- **Work required**
The expected answer is the set of lines in the data below between the line holding "IHC histopathology image" and the line holding "photomicrograph displays staining", inclusive, written out exactly.

Segment Open

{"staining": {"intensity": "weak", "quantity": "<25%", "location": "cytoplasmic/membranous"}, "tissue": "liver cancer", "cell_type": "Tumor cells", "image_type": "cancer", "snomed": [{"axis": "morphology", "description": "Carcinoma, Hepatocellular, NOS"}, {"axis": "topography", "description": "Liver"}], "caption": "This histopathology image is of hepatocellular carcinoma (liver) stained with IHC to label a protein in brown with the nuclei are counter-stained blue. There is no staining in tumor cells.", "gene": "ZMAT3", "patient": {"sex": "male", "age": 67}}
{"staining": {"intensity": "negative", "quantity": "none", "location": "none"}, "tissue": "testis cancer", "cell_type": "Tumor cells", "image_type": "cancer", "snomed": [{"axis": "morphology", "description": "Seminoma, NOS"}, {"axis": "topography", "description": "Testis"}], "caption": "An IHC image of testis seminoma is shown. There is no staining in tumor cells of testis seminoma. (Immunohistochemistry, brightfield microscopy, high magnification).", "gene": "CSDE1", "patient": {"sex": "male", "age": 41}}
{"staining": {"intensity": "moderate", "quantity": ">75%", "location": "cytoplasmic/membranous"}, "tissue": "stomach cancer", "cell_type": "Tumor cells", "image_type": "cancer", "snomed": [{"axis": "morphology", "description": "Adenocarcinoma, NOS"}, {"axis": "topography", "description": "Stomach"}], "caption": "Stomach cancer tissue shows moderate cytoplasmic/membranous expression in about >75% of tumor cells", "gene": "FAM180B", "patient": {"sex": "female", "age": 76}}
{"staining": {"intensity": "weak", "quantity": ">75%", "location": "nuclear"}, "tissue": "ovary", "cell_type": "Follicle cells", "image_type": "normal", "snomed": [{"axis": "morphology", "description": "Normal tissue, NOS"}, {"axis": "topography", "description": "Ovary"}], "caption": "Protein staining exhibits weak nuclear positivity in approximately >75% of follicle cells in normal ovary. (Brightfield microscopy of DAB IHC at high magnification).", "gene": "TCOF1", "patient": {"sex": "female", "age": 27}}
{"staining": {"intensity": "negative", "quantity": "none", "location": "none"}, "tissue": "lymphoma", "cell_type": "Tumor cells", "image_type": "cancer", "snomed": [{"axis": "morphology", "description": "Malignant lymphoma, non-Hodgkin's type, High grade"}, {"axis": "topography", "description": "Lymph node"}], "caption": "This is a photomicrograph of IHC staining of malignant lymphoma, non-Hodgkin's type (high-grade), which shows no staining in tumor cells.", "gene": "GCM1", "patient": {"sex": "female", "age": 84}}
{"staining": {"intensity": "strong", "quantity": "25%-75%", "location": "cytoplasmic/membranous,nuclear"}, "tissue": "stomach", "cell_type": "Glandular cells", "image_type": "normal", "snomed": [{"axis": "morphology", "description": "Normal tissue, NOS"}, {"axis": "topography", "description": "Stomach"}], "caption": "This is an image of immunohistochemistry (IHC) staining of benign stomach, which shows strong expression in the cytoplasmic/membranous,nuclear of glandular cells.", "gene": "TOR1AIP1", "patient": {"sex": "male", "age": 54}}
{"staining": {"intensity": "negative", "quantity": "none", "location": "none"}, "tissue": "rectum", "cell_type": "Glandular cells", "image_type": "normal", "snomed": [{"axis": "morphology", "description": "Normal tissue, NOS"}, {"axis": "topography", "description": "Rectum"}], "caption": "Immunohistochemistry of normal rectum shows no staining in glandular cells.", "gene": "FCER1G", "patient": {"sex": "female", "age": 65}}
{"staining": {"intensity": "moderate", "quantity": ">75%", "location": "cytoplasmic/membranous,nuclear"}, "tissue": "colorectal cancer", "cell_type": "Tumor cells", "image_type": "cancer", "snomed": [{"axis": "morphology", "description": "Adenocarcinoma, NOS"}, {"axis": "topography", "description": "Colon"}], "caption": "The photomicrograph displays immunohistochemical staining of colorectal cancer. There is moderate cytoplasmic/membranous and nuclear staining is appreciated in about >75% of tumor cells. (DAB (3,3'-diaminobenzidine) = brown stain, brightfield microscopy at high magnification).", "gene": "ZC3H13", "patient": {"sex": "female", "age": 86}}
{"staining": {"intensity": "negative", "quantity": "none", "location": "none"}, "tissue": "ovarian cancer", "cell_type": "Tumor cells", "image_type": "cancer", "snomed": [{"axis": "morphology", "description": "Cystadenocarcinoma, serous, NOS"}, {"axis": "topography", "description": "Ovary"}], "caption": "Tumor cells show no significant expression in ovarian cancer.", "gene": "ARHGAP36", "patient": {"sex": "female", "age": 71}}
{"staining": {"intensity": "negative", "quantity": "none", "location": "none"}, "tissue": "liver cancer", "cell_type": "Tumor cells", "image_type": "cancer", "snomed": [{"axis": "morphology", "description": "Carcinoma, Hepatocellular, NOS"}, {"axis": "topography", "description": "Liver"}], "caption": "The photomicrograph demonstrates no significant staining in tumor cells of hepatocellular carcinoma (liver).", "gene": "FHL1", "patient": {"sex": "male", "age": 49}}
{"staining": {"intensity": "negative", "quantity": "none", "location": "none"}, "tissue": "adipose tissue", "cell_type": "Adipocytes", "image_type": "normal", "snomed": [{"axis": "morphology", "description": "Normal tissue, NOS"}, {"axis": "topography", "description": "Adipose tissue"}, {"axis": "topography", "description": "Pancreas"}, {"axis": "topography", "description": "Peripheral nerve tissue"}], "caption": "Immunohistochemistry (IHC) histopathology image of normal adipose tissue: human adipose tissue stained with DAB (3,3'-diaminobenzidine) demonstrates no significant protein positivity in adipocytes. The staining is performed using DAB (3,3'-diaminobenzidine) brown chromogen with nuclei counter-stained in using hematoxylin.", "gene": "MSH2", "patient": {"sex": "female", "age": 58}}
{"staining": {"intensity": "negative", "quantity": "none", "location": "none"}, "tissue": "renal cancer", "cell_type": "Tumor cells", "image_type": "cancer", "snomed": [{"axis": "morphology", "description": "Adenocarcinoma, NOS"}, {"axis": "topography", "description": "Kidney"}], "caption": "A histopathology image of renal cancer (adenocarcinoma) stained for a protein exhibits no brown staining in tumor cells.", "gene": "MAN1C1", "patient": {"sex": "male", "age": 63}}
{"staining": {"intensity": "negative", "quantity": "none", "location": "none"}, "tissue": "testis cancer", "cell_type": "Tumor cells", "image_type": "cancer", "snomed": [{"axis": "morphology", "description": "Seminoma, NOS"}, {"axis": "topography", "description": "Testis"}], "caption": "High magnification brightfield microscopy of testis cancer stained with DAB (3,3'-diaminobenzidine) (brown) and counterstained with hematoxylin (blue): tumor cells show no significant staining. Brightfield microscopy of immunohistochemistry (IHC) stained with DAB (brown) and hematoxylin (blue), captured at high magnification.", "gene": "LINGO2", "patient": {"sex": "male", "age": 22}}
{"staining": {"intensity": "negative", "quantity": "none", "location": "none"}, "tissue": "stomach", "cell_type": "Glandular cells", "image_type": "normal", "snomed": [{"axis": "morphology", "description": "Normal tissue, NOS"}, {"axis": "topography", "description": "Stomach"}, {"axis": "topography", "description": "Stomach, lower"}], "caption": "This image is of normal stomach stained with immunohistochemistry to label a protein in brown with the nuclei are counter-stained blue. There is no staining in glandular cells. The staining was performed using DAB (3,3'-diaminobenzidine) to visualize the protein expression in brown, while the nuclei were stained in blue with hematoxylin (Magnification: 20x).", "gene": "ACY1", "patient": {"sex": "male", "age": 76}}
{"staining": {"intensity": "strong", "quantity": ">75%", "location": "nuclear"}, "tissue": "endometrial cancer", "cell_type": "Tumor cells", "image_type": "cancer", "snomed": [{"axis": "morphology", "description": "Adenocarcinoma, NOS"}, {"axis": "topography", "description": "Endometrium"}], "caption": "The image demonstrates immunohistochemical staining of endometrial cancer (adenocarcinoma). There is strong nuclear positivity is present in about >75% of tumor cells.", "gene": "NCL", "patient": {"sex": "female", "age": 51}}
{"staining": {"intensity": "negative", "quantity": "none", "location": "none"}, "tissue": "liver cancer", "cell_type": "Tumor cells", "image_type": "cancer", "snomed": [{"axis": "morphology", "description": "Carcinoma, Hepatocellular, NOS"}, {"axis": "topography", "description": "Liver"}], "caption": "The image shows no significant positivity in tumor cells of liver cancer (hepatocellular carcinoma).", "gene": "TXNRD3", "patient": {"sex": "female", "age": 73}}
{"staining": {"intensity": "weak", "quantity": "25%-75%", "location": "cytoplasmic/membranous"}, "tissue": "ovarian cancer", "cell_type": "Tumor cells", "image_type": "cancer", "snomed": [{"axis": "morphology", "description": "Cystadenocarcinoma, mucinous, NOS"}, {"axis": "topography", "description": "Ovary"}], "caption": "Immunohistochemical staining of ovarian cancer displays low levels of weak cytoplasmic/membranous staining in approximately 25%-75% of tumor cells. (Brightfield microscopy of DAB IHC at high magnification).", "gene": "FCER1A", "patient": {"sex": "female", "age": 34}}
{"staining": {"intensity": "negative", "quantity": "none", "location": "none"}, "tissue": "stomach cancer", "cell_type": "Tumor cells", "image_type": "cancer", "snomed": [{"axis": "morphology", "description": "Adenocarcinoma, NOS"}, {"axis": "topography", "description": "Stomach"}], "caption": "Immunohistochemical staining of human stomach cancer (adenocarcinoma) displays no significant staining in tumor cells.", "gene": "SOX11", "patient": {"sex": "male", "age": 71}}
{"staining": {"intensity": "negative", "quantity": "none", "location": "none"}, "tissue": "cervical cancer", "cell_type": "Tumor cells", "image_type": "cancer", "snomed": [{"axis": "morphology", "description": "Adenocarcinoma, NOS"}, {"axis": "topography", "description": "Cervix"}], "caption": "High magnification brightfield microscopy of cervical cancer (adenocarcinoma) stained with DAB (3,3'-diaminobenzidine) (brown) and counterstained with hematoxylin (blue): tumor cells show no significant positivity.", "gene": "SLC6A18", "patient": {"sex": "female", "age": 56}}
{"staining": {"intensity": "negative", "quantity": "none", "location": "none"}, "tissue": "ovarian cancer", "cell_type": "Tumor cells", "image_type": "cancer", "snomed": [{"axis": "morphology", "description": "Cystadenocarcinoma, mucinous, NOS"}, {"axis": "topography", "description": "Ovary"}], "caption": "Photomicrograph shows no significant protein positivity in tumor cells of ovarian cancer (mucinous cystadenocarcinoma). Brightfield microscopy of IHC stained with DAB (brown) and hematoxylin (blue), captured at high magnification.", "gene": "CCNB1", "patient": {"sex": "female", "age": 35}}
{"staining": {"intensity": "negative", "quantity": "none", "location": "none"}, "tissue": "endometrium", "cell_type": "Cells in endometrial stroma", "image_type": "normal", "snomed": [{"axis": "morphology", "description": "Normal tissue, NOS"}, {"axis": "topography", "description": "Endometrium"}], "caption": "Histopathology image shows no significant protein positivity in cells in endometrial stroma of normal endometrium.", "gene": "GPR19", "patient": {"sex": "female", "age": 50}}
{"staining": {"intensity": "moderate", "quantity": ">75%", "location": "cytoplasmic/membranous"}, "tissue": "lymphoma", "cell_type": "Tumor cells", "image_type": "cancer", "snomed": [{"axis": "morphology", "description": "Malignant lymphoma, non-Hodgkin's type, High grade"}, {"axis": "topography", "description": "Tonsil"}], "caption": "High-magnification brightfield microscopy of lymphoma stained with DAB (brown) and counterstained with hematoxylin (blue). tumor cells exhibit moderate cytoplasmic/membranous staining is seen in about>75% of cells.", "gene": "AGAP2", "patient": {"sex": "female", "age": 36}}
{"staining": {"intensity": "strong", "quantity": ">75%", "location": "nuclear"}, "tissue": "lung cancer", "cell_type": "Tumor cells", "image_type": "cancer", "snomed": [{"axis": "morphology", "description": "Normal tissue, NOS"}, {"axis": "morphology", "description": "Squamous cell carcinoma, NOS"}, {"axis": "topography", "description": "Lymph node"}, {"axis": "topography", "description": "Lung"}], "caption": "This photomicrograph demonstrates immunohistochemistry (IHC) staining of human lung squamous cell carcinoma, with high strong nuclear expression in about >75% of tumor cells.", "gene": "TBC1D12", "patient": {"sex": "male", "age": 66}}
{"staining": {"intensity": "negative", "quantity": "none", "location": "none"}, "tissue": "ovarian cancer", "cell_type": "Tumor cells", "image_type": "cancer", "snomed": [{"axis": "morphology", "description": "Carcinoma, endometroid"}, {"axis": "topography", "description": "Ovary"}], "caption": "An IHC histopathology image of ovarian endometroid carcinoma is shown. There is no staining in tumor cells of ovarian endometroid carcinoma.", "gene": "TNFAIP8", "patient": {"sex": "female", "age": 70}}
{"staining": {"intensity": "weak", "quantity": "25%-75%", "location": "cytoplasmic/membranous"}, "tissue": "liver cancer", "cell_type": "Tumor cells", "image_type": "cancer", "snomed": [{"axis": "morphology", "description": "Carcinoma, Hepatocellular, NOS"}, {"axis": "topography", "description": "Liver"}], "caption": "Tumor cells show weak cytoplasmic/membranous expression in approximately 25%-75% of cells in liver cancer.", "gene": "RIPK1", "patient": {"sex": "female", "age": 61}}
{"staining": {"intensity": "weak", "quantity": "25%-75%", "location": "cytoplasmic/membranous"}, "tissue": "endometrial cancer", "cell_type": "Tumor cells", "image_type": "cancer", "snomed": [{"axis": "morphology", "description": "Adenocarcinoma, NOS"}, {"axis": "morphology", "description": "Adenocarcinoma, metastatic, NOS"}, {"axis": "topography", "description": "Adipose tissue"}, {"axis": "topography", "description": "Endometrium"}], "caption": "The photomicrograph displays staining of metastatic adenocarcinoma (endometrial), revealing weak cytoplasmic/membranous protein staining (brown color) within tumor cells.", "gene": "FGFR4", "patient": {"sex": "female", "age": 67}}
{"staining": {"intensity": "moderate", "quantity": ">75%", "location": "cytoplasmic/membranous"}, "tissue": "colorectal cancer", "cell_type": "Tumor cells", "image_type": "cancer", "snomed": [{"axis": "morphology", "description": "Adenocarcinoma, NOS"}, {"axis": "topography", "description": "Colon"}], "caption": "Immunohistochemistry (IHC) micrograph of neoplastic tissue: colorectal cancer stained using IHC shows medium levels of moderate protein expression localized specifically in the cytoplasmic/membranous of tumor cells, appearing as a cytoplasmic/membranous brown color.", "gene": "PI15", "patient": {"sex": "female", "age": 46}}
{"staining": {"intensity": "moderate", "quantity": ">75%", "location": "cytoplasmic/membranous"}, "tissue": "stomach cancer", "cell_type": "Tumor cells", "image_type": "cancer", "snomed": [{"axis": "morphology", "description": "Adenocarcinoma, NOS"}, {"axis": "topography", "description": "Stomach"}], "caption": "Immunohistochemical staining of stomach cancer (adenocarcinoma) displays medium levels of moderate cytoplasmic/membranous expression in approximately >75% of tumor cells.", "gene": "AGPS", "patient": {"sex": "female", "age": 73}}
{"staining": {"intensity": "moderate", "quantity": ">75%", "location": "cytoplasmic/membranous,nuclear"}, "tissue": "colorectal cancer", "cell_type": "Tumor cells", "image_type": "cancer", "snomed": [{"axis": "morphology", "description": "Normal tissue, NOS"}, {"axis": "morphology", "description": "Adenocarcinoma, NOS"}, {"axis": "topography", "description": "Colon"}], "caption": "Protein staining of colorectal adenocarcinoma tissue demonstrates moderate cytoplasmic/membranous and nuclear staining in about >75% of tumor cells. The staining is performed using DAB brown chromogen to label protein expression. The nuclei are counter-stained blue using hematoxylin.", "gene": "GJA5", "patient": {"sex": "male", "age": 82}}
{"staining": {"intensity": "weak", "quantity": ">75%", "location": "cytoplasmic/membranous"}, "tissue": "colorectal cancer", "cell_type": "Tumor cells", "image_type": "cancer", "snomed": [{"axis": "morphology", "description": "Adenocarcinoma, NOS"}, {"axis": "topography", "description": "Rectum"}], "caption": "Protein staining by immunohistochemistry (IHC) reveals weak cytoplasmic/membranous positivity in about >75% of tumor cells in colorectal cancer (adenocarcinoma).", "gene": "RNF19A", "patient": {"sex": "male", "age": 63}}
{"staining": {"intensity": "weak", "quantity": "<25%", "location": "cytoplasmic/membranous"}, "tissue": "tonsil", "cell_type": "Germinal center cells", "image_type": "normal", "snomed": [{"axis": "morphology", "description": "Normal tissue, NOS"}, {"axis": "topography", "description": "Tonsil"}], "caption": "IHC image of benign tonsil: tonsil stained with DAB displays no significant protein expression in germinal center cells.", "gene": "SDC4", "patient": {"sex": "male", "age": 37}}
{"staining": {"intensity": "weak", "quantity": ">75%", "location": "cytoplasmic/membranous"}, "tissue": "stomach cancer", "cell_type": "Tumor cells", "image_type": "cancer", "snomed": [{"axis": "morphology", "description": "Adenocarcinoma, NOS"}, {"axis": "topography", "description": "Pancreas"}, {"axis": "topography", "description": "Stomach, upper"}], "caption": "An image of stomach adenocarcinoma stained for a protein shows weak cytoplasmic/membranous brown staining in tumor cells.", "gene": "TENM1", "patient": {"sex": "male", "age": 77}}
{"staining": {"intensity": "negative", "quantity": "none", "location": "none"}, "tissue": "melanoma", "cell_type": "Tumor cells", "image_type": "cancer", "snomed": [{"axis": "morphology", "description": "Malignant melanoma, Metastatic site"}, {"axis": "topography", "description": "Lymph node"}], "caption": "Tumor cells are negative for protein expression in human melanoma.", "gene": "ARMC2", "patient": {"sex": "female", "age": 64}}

Segment Closed

- **Exercise answer**
{"staining": {"intensity": "negative", "quantity": "none", "location": "none"}, "tissue": "ovarian cancer", "cell_type": "Tumor cells", "image_type": "cancer", "snomed": [{"axis": "morphology", "description": "Carcinoma, endometroid"}, {"axis": "topography", "description": "Ovary"}], "caption": "An IHC histopathology image of ovarian endometroid carcinoma is shown. There is no staining in tumor cells of ovarian endometroid carcinoma.", "gene": "TNFAIP8", "patient": {"sex": "female", "age": 70}}
{"staining": {"intensity": "weak", "quantity": "25%-75%", "location": "cytoplasmic/membranous"}, "tissue": "liver cancer", "cell_type": "Tumor cells", "image_type": "cancer", "snomed": [{"axis": "morphology", "description": "Carcinoma, Hepatocellular, NOS"}, {"axis": "topography", "description": "Liver"}], "caption": "Tumor cells show weak cytoplasmic/membranous expression in approximately 25%-75% of cells in liver cancer.", "gene": "RIPK1", "patient": {"sex": "female", "age": 61}}
{"staining": {"intensity": "weak", "quantity": "25%-75%", "location": "cytoplasmic/membranous"}, "tissue": "endometrial cancer", "cell_type": "Tumor cells", "image_type": "cancer", "snomed": [{"axis": "morphology", "description": "Adenocarcinoma, NOS"}, {"axis": "morphology", "description": "Adenocarcinoma, metastatic, NOS"}, {"axis": "topography", "description": "Adipose tissue"}, {"axis": "topography", "description": "Endometrium"}], "caption": "The photomicrograph displays staining of metastatic adenocarcinoma (endometrial), revealing weak cytoplasmic/membranous protein staining (brown color) within tumor cells.", "gene": "FGFR4", "patient": {"sex": "female", "age": 67}}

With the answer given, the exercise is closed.